PASSAGE SHOWN.
┌──
Match multiple occurrences in a single regex

Question

I have a string that looks like

$html = <<<EOT
<p><b>There are currently five entries in the London Borough of Barking &amp; Dagenham (LBBD):</b></p>
<p>My string 1<br>
My another string<br>
And this is also my string<br></p>
<p><i>Some text over here</i></p>
EOT;

I am trying to extract "My string 1", "My another string" and also "And this is also my string" using php preg_match What I have so far is

preg_match("/There are currently .+ entries in .+:<\/b><\/p>\n<p>(.+<br>)\n+/", $html, $matches);
print_r($matches);

But it returns me only the original string and the first occurrence. Is there a way to return an array of occurring matches in a string? Thanks

Answer 1

Use preg_match_all() . PHP doesn't incorporate the g modifier for global matches (or replaces) like most languages. Instead you need to use preg_match() vs. preg_match_all() , or specify a $limit when using preg_replace() (to make it not global).

---

By default, preg_match_all() will sort your array of $matches with the flag PREG_PATTERN ORDER . In other words: $matches[0] will be an array of full matches, $matches[1] will be an array of capture group 1. This means that count($matches) !== $number_of_matches . If you want $matches[0] to be an array of the first match and its capture group, use the flag PREG_SET_ORDER :

preg_match(
    "/There are currently .+ entries in .+:<\/b><\/p>\n<p>(.+<br>)\n+/",
    $html,
    $matches,
    PREG_SET_ORDER
);

Answer 2

"Is there a way to return an array of occurring matches in a string?" Yes, the function is preg_match_all() .

Now, assuming that you really only want the text, and not any of the html elements, you can use this...
└──
SOURCE MATERIAL.
┌──
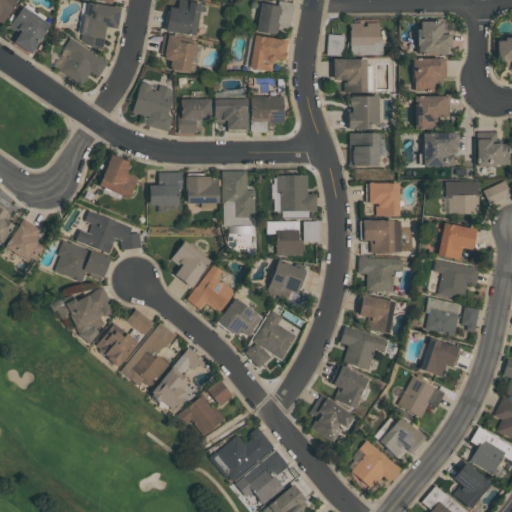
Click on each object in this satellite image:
building: (107, 0)
building: (199, 0)
building: (288, 0)
building: (101, 1)
road: (403, 3)
building: (5, 8)
building: (5, 8)
building: (183, 17)
building: (267, 17)
building: (181, 19)
building: (266, 19)
building: (96, 22)
building: (97, 22)
building: (28, 28)
building: (26, 29)
building: (365, 37)
building: (432, 37)
building: (430, 39)
building: (334, 43)
building: (266, 51)
building: (504, 51)
building: (505, 51)
building: (177, 52)
building: (264, 53)
building: (175, 54)
building: (81, 62)
building: (78, 63)
road: (479, 63)
road: (127, 64)
building: (350, 72)
building: (427, 72)
building: (424, 73)
building: (348, 74)
building: (153, 104)
building: (152, 105)
building: (265, 109)
building: (265, 110)
building: (428, 110)
building: (230, 111)
building: (362, 111)
building: (360, 112)
building: (427, 112)
building: (192, 113)
building: (229, 114)
building: (191, 115)
park: (28, 128)
road: (150, 148)
building: (363, 148)
building: (438, 148)
building: (363, 149)
building: (436, 149)
building: (489, 150)
building: (491, 152)
building: (117, 176)
building: (116, 178)
road: (54, 181)
building: (198, 186)
building: (165, 188)
building: (201, 188)
building: (163, 189)
building: (496, 191)
building: (236, 193)
building: (293, 193)
building: (294, 195)
building: (461, 196)
building: (383, 197)
building: (381, 198)
road: (337, 213)
building: (4, 223)
building: (3, 224)
building: (310, 229)
building: (106, 232)
building: (105, 234)
building: (378, 234)
building: (376, 235)
building: (285, 236)
building: (23, 239)
building: (453, 239)
building: (23, 240)
building: (452, 240)
building: (77, 261)
building: (79, 261)
building: (188, 262)
building: (187, 265)
building: (379, 271)
building: (377, 272)
building: (286, 276)
building: (453, 277)
building: (452, 278)
building: (283, 279)
building: (210, 290)
building: (209, 291)
building: (85, 311)
building: (376, 312)
building: (85, 313)
building: (374, 313)
building: (440, 315)
building: (238, 317)
building: (468, 317)
building: (236, 318)
building: (139, 320)
building: (274, 334)
building: (114, 344)
building: (359, 346)
building: (358, 347)
building: (256, 353)
building: (148, 356)
building: (437, 356)
building: (435, 357)
building: (147, 358)
building: (191, 360)
building: (508, 375)
building: (507, 376)
building: (174, 381)
road: (246, 384)
building: (347, 384)
building: (171, 387)
building: (346, 387)
building: (219, 391)
building: (418, 396)
road: (480, 396)
building: (417, 397)
building: (201, 415)
building: (504, 416)
building: (328, 417)
building: (503, 418)
building: (326, 419)
park: (87, 431)
building: (397, 434)
building: (399, 438)
building: (487, 450)
building: (242, 451)
building: (238, 455)
building: (486, 455)
building: (373, 465)
building: (372, 466)
building: (262, 477)
building: (260, 479)
building: (468, 484)
building: (467, 485)
building: (286, 501)
building: (284, 502)
building: (438, 502)
building: (439, 508)
building: (315, 511)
└──
TASKS AND EXERCISES.
(1) Which flag does the regex thread say to use if you want $matches[0] to hold the first match and its capture group?
(2) Please swap "road" for "street" in the rows, from the start of the rows up to and including the line with "building: (264, 53)", and change nothing else. Give only those lines and omit the pictures.

REPLIES.
(1) PREG_SET_ORDER

(2)
Click on each object in this satellite image:
building: (107, 0)
building: (199, 0)
building: (288, 0)
building: (101, 1)
street: (403, 3)
building: (5, 8)
building: (5, 8)
building: (183, 17)
building: (267, 17)
building: (181, 19)
building: (266, 19)
building: (96, 22)
building: (97, 22)
building: (28, 28)
building: (26, 29)
building: (365, 37)
building: (432, 37)
building: (430, 39)
building: (334, 43)
building: (266, 51)
building: (504, 51)
building: (505, 51)
building: (177, 52)
building: (264, 53)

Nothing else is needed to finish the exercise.